Да, я нашел его и теперь не знал, о чем говорить.
— Что дальше, Мерлин? — спросил он, чуть помолчав. Глаза он не поднял. — Убьешь меня?
— За что? Я не желаю тебе зла.
— А что? — выговорил несчастный. — Смерть — единственное, что мне осталось, и я ее заслужил.
— Не мое дело — отнимать у тебя жизнь, — сказал я.
— Конечно, конечно. Ты веришь в любовь, так ведь? Веришь в добро — в этого вашего нелепого Иисуса? — (Насмешка ранила больно, на миг мне показалась и впрямь нелепой моя вера.) — Ну?
— Да, верю.
— Тогда убей меня! — выкрикнул он, резко поворачиваясь ко мне. На губах его блестела слюна. — Убей прямо сейчас. Это и будет доброта.
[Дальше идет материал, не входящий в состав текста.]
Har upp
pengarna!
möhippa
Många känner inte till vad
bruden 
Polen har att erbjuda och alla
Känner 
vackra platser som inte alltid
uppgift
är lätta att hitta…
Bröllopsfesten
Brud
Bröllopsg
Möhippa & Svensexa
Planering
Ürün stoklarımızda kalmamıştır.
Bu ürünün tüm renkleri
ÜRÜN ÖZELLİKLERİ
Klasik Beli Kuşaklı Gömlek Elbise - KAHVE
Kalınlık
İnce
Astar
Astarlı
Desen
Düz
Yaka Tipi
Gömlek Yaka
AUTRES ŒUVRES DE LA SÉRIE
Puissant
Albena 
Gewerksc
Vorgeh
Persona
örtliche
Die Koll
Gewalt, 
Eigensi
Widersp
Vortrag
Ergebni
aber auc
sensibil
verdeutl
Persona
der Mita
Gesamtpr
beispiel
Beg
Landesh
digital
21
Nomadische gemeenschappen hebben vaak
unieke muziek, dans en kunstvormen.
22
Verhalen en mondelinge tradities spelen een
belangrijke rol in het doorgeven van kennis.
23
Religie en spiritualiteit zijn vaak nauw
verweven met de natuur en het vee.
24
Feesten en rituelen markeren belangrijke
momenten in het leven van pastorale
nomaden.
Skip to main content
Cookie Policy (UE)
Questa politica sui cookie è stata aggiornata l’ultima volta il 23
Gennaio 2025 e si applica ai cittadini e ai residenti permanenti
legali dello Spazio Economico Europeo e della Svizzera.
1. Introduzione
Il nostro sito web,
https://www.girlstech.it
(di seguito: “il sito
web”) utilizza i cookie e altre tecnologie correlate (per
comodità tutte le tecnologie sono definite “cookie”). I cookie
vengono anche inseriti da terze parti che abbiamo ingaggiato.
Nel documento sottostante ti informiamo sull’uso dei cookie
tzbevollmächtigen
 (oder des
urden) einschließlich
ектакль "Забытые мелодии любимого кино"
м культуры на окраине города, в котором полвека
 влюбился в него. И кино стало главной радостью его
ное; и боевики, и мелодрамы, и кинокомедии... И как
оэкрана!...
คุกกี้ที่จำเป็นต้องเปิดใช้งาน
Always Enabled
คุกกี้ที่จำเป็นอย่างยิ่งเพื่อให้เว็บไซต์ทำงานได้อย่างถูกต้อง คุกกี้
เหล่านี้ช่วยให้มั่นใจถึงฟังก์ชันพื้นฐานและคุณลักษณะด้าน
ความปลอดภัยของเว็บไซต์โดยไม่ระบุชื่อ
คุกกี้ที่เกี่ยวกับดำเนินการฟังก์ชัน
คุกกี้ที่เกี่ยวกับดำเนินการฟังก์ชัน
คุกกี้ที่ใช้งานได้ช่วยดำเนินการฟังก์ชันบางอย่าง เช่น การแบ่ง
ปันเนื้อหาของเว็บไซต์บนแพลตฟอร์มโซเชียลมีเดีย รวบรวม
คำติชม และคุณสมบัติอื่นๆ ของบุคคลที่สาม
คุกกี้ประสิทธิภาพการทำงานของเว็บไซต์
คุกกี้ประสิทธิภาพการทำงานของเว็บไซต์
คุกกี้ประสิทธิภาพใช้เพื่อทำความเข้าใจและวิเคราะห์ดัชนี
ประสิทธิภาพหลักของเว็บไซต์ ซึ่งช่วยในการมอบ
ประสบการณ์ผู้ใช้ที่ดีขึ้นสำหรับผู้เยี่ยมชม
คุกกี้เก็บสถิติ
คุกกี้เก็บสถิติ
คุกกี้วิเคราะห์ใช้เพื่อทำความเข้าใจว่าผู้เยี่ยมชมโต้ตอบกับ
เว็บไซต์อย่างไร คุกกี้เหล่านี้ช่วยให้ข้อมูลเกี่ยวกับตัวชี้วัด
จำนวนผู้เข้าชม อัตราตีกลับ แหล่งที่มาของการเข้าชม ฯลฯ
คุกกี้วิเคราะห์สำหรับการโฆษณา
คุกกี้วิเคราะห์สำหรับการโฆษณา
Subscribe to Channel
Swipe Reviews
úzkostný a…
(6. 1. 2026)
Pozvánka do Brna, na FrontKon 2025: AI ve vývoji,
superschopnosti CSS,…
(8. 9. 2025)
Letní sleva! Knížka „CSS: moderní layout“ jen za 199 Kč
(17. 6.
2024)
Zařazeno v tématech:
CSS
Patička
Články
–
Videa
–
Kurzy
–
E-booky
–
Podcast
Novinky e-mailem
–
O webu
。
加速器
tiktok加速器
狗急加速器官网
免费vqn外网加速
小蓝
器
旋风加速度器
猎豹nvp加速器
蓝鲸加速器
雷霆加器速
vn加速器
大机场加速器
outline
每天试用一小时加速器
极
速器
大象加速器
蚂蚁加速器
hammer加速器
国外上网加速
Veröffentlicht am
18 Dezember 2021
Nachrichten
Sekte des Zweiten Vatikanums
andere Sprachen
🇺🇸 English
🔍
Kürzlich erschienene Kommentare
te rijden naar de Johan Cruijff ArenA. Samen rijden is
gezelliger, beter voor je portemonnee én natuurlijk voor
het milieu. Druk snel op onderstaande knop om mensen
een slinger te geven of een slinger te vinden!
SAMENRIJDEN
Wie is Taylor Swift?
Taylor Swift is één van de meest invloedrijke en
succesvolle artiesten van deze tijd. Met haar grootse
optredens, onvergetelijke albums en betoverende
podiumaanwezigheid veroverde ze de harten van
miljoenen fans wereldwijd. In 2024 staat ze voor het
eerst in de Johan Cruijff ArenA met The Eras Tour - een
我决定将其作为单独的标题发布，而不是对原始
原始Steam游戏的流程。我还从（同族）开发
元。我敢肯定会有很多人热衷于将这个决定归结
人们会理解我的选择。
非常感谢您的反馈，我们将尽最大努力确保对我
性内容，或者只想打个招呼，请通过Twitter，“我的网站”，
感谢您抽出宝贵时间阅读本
— Может быть, — отвечал я, — но я не стану отнимать у тебя жизнь.
Он взглянул на меня мертвыми глазами.
— Как же нет, если я виновен в смерти твоего отца. — От его улыбки мне стало нехорошо. — Да, я убил Талиесина. Я, Аннуби, убил его.
Даже в тот миг, когда он произносил эти чудовищные слова, я ему не поверил. Да, он сгорал от ненависти, но не ко мне и не к моему отцу. Если б он мог убить, думаю, он скорее убил бы себя. Но он не мог, и это тоже его терзало. И все же он знал... да, он знал, кто убил Талиесина.
— Так ты Аннуби?
Я слышал о нем — не от матери, а от Аваллаха. В рассказах о погибшей Атлантиде фигурировал и царский провидец. С его слов я мог представить что угодно, только не эти живые мощи.